ACTIVITY 1:
In the article about Marie Hicks, copy word for word the passage from "The civil rights" up to and including "day of school.".
ACTIVITY 2:
In the article about Marie Hicks, which of her sons became the first Black valedictorian of Girard College?

EXERCISE TEXT:
#####

More Culture:

December 21, 2023

Recalling the 'Rosa Parks of Girard College' and the vital role she played in desegregating the school

The civil rights activism of Marie Hicks, born 100 years ago this month, attracted attention from Martin Luther King Jr. and Cecil B. Moore

History Civil Rights
Girard College desegregation Thom Carroll/for PhillyVoice

Marie Hicks' two youngest sons, Charles and Theodore, were among the first Black children to attend Girard College. Hicks' activism and participation in a lawsuit against the school were integral to it becoming desegregated.

Marie Hicks stood outside the wrought-iron gates of Girard College on Sept. 11, 1968, waiting for her son to walk into the massive stone building and begin his first day of school.

Over the past three years, Hicks had spent countless days picketing the 10-foot wall around Girard College in protest of the prep school's refusal to admit Black children like hers. The battle had attracted the attention of Martin Luther King Jr., who condemned the policy during 1965 visit to Philadelphia, and the U.S. Supreme Court, which had ordered Girard College to desegregate following a series of appeals. Hicks had taken up the long-simmering fight after a family tragedy left her a single parent, solely responsible for her children's futures. Thanks to her efforts and those of countless other activists, her son Charles would become the first Black graduate of the school — and her younger son Theodore its first Black valedictorian.


MORE: Winter fashion has changed considerably over the last 200 years – from hand-dyed dresses to cropped car coats


Hicks, who died in 2007, was born 100 years ago on Dec. 20., 1923. She was raised in Harlem, but moved to North Philly upon her marriage to Junius Hicks, Sr., a World War II veteran. The couple had a daughter, Loretta, and three sons: Junius Jr., Charles and Theodore.

#####

DATASET CONTENT:
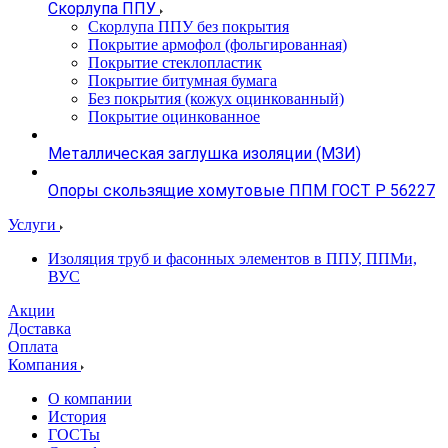
Скорлупа ППУ
Скорлупа ППУ без покрытия
Покрытие армофол (фольгированная)
Покрытие стеклопластик
Покрытие битумная бумага
Без покрытия (кожух оцинкованный)
Покрытие оцинкованное
Металлическая заглушка изоляции (МЗИ)
Опоры скользящие хомутовые ППМ ГОСТ Р 56227
Услуги
Изоляция труб и фасонных элементов в ППУ, ППМи,
ВУС
Акции
Доставка
Оплата
Компания
О компании
История
ГОСТы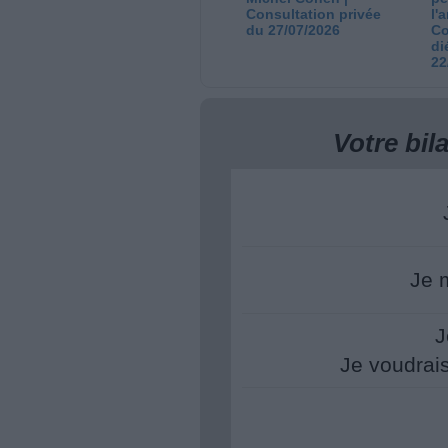
Consultation privée
l'
du 27/07/2026
Co
di
22
Votre bi
Je 
J
Je voudrai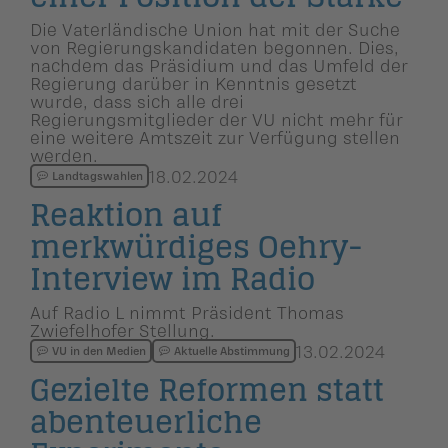
Die Vaterländische Union hat mit der Suche
von Regierungskandidaten begonnen. Dies,
nachdem das Präsidium und das Umfeld der
Regierung darüber in Kenntnis gesetzt
wurde, dass sich alle drei
Regierungsmitglieder der VU nicht mehr für
eine weitere Amtszeit zur Verfügung stellen
werden.
18.02.2024
Landtagswahlen
Reaktion auf
merkwürdiges Oehry-
Interview im Radio
Auf Radio L nimmt Präsident Thomas
Zwiefelhofer Stellung.
13.02.2024
VU in den Medien
Aktuelle Abstimmung
Gezielte Reformen statt
abenteuer­liche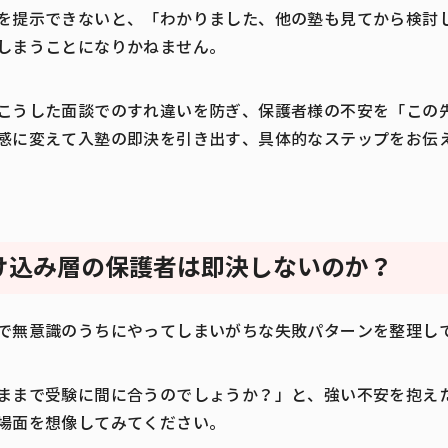
を提示できないと、「わかりました、他の塾も見てから検討
しまうことになりかねません。
こうした面談でのすれ違いを防ぎ、保護者様の不安を「この
感に変えて入塾の即決を引き出す、具体的なステップをお伝
け込み層の保護者は即決しないのか？
で無意識のうちにやってしまいがちな失敗パターンを整理し
ままで受験に間に合うのでしょうか？」と、強い不安を抱え
場面を想像してみてください。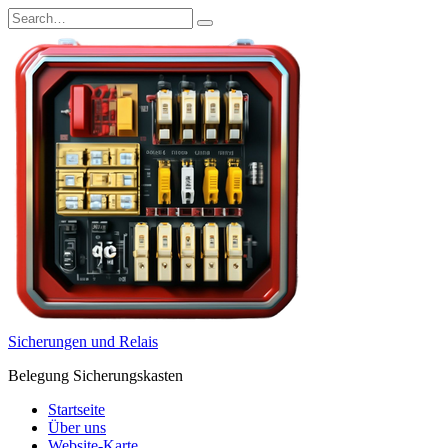
Skip
Search
to
for:
content
Sicherungen und Relais
Belegung Sicherungskasten
Startseite
Über uns
Website-Karte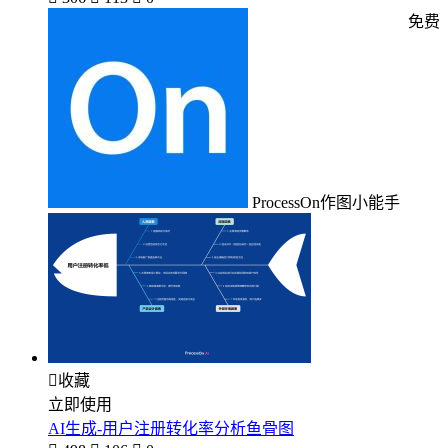
免费
ProcessOn作图小能手

收藏
立即使用
AI生成-用户注册转化率分析鱼骨图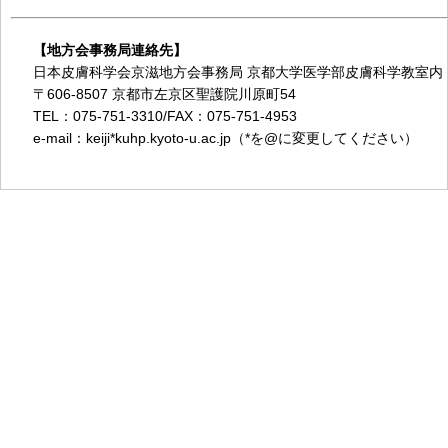
【地方会事務局連絡先】
日本皮膚科学会京滋地方会事務局 京都大学医学部皮膚科学教室内
〒606-8507 京都市左京区聖護院川原町54
TEL：075-751-3310/FAX：075-751-4953
e-mail：keiji*kuhp.kyoto-u.ac.jp（*を@に変更してください）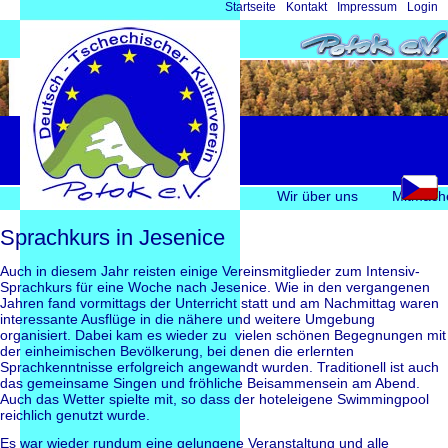
Navigation
Startseite
Kontakt
Impressum
Login
überspringen
Navigation
Wir über uns
Mitmach
überspringen
Sprachkurs in Jesenice
Auch in diesem Jahr reisten einige Vereinsmitglieder zum Intensiv-
Sprachkurs für eine Woche nach Jesenice. Wie in den vergangenen
Jahren fand vormittags der Unterricht statt und am Nachmittag waren
interessante Ausflüge in die nähere und weitere Umgebung
organisiert. Dabei kam es wieder zu vielen schönen Begegnungen mit
der einheimischen Bevölkerung, bei denen die erlernten
Sprachkenntnisse erfolgreich angewandt wurden. Traditionell ist auch
das gemeinsame Singen und fröhliche Beisammensein am Abend.
Auch das Wetter spielte mit, so dass der hoteleigene Swimmingpool
reichlich genutzt wurde.
Es war wieder rundum eine gelungene Veranstaltung und alle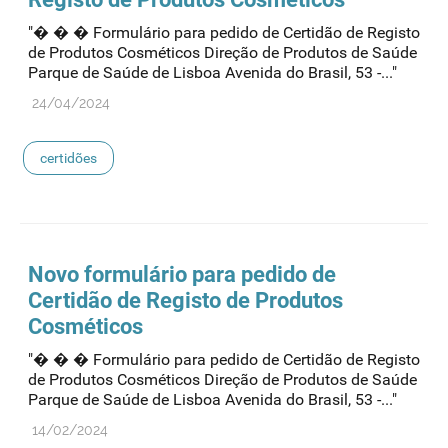
"� � � Formulário para pedido de Certidão de Registo
de Produtos Cosméticos Direção de Produtos de Saúde
Parque de Saúde de Lisboa Avenida do Brasil, 53 -..."
24/04/2024
certidões
Novo formulário para pedido de
Certidão de Registo de Produtos
Cosméticos
"� � � Formulário para pedido de Certidão de Registo
de Produtos Cosméticos Direção de Produtos de Saúde
Parque de Saúde de Lisboa Avenida do Brasil, 53 -..."
14/02/2024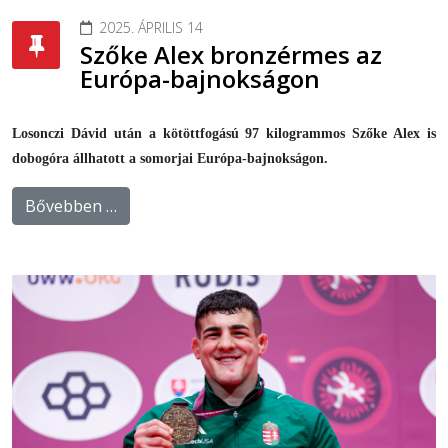
2025. ÁPRILIS 14
Szőke Alex bronzérmes az
Európa-bajnokságon
Losonczi Dávid után a kötöttfogású 97 kilogrammos Szőke Alex is
dobogóra állhatott a somorjai Európa-bajnokságon.
Bővebben …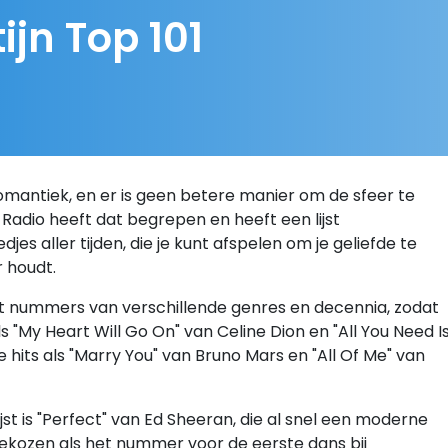
ijn Top 101
romantiek, en er is geen betere manier om de sfeer te
Radio heeft dat begrepen en heeft een lijst
jes aller tijden, die je kunt afspelen om je geliefde te
 houdt.
at nummers van verschillende genres en decennia, zodat
als "My Heart Will Go On" van Celine Dion en "All You Need I
 hits als "Marry You" van Bruno Mars en "All Of Me" van
st is "Perfect" van Ed Sheeran, die al snel een moderne
ekozen als het nummer voor de eerste dans bij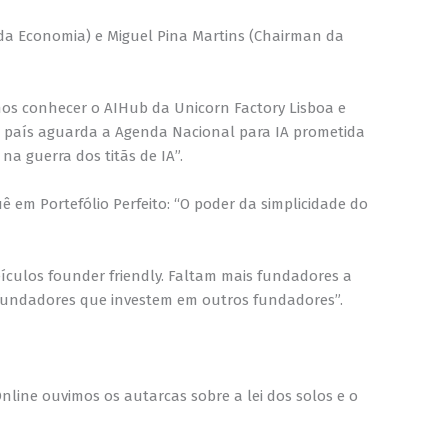
da Economia) e Miguel Pina Martins (Chairman da
omos conhecer o AIHub da Unicorn Factory Lisboa e
país aguarda a Agenda Nacional para IA prometida
na guerra dos titãs de IA”.
em Portefólio Perfeito: “O poder da simplicidade do
eículos founder friendly. Faltam mais fundadores a
o fundadores que investem em outros fundadores”.
nline ouvimos os autarcas sobre a lei dos solos e o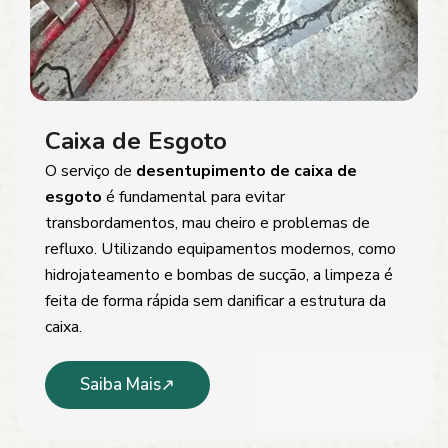
Caixa de Esgoto
O serviço de
desentupimento de caixa de
esgoto
é fundamental para evitar
transbordamentos, mau cheiro e problemas de
refluxo. Utilizando equipamentos modernos, como
hidrojateamento e bombas de sucção, a limpeza é
feita de forma rápida sem danificar a estrutura da
caixa.
Saiba Mais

#####

EXPECTED ANSWER 1:
The civil rights activism of Marie Hicks, born 100 years ago this month, attracted attention from Martin Luther King Jr. and Cecil B. Moore

History Civil Rights
Girard College desegregation Thom Carroll/for PhillyVoice

Marie Hicks' two youngest sons, Charles and Theodore, were among the first Black children to attend Girard College. Hicks' activism and participation in a lawsuit against the school were integral to it becoming desegregated.

Marie Hicks stood outside the wrought-iron gates of Girard College on Sept. 11, 1968, waiting for her son to walk into the massive stone building and begin his first day of school.

EXPECTED ANSWER 2:
Theodore